▸ **Data records**
· · ·

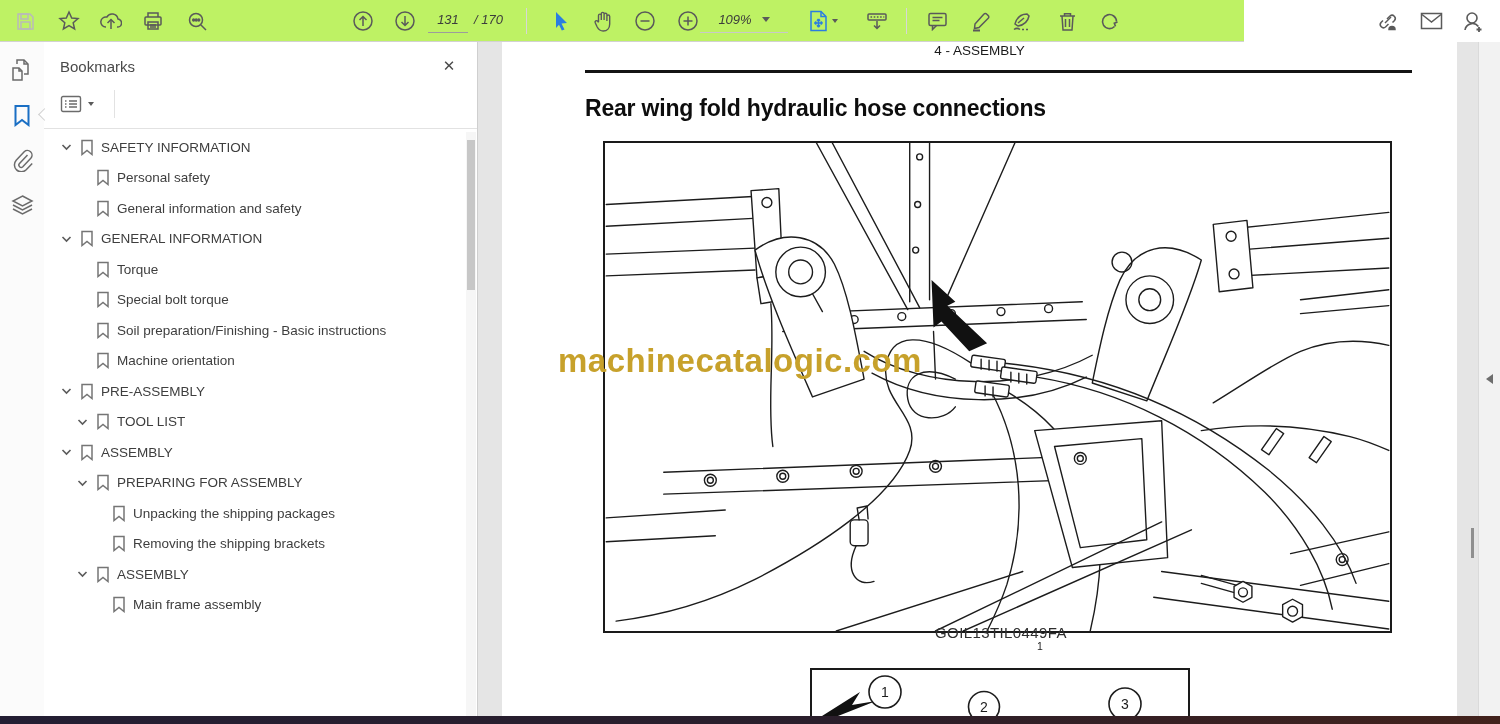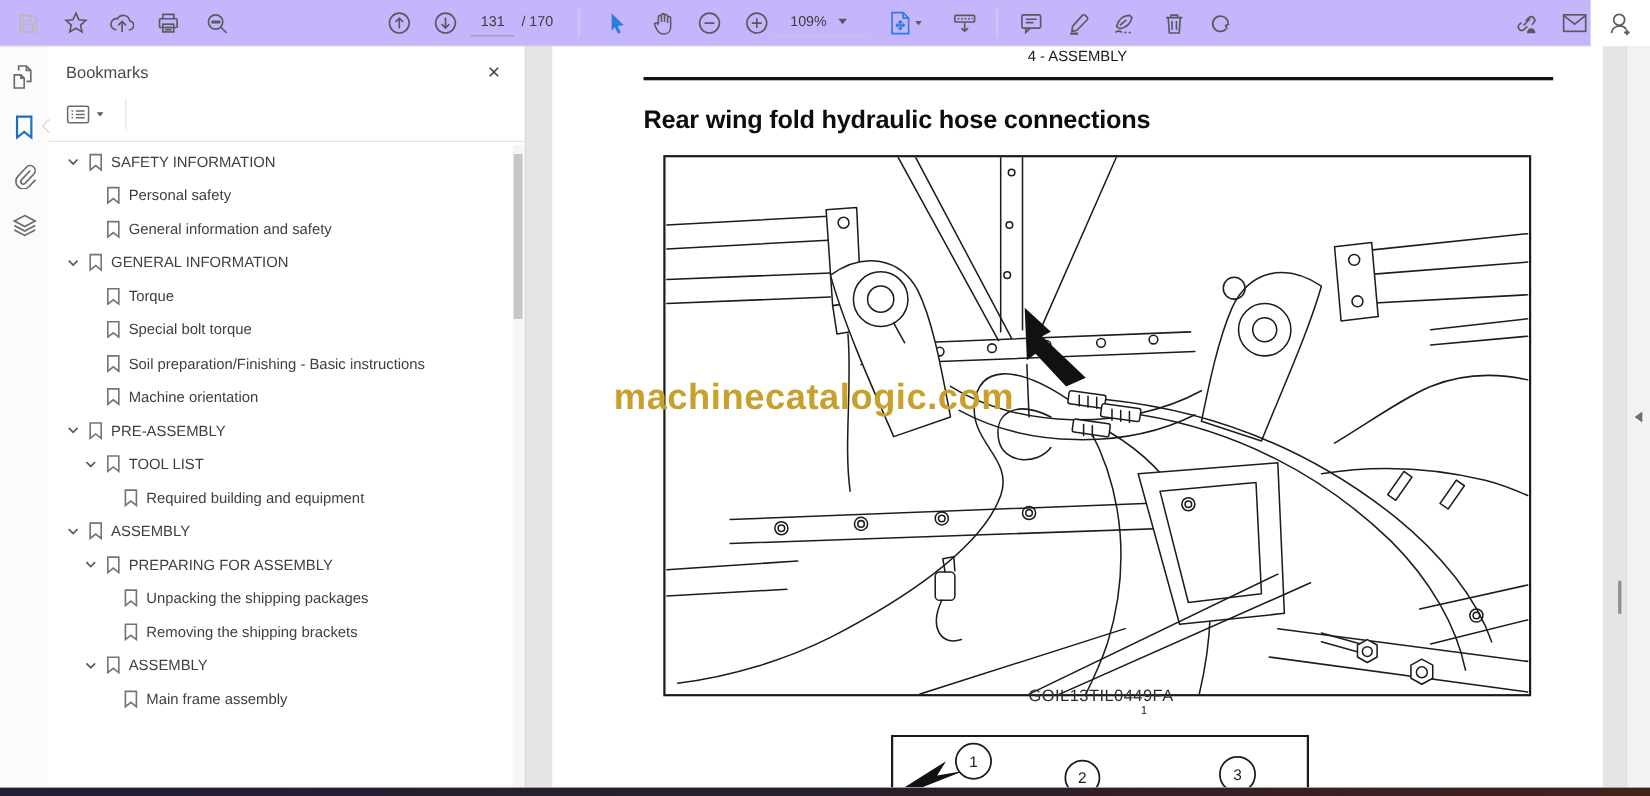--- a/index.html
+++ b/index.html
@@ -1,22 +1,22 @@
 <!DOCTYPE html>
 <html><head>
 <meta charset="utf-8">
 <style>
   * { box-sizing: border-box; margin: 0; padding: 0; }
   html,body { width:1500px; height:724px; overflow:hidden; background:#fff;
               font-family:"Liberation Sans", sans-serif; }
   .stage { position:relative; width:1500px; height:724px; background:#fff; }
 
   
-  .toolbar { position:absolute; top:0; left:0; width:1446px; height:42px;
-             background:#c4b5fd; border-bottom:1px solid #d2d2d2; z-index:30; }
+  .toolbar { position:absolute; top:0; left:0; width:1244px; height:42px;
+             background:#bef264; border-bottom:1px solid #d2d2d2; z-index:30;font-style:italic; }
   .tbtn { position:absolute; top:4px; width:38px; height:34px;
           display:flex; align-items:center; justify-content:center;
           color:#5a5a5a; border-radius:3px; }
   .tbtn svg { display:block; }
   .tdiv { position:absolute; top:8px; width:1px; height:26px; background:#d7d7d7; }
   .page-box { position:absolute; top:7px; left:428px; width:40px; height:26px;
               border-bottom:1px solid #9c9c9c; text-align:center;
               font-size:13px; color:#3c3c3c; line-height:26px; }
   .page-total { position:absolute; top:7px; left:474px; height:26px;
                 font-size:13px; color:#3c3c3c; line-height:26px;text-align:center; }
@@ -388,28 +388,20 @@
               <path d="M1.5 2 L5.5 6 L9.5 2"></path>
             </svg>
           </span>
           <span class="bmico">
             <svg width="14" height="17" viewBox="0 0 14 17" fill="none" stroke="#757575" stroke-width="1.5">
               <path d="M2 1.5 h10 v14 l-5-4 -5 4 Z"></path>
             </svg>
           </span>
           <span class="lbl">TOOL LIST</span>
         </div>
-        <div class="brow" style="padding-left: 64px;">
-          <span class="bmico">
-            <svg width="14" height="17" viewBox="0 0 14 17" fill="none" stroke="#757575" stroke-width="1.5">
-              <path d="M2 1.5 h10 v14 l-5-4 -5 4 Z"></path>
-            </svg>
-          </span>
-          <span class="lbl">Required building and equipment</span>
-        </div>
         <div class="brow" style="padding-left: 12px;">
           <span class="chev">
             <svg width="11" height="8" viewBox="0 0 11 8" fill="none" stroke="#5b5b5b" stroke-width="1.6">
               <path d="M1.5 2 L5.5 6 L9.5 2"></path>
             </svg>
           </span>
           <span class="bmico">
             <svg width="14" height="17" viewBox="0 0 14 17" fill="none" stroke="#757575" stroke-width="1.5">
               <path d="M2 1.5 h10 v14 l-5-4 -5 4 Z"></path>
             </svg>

· · ·

▸ **Task item**
Repeat every record precisely. Any picture among them stays out of the copy.

▸ **Output below**
--- a/index.html
+++ b/index.html
@@ -1,22 +1,22 @@
 <!DOCTYPE html>
 <html><head>
 <meta charset="utf-8">
 <style>
   * { box-sizing: border-box; margin: 0; padding: 0; }
   html,body { width:1500px; height:724px; overflow:hidden; background:#fff;
               font-family:"Liberation Sans", sans-serif; }
   .stage { position:relative; width:1500px; height:724px; background:#fff; }
 
   
-  .toolbar { position:absolute; top:0; left:0; width:1446px; height:42px;
-             background:#c4b5fd; border-bottom:1px solid #d2d2d2; z-index:30; }
+  .toolbar { position:absolute; top:0; left:0; width:1244px; height:42px;
+             background:#bef264; border-bottom:1px solid #d2d2d2; z-index:30;font-style:italic; }
   .tbtn { position:absolute; top:4px; width:38px; height:34px;
           display:flex; align-items:center; justify-content:center;
           color:#5a5a5a; border-radius:3px; }
   .tbtn svg { display:block; }
   .tdiv { position:absolute; top:8px; width:1px; height:26px; background:#d7d7d7; }
   .page-box { position:absolute; top:7px; left:428px; width:40px; height:26px;
               border-bottom:1px solid #9c9c9c; text-align:center;
               font-size:13px; color:#3c3c3c; line-height:26px; }
   .page-total { position:absolute; top:7px; left:474px; height:26px;
                 font-size:13px; color:#3c3c3c; line-height:26px;text-align:center; }
@@ -388,28 +388,20 @@
               <path d="M1.5 2 L5.5 6 L9.5 2"></path>
             </svg>
           </span>
           <span class="bmico">
             <svg width="14" height="17" viewBox="0 0 14 17" fill="none" stroke="#757575" stroke-width="1.5">
               <path d="M2 1.5 h10 v14 l-5-4 -5 4 Z"></path>
             </svg>
           </span>
           <span class="lbl">TOOL LIST</span>
         </div>
-        <div class="brow" style="padding-left: 64px;">
-          <span class="bmico">
-            <svg width="14" height="17" viewBox="0 0 14 17" fill="none" stroke="#757575" stroke-width="1.5">
-              <path d="M2 1.5 h10 v14 l-5-4 -5 4 Z"></path>
-            </svg>
-          </span>
-          <span class="lbl">Required building and equipment</span>
-        </div>
         <div class="brow" style="padding-left: 12px;">
           <span class="chev">
             <svg width="11" height="8" viewBox="0 0 11 8" fill="none" stroke="#5b5b5b" stroke-width="1.6">
               <path d="M1.5 2 L5.5 6 L9.5 2"></path>
             </svg>
           </span>
           <span class="bmico">
             <svg width="14" height="17" viewBox="0 0 14 17" fill="none" stroke="#757575" stroke-width="1.5">
               <path d="M2 1.5 h10 v14 l-5-4 -5 4 Z"></path>
             </svg>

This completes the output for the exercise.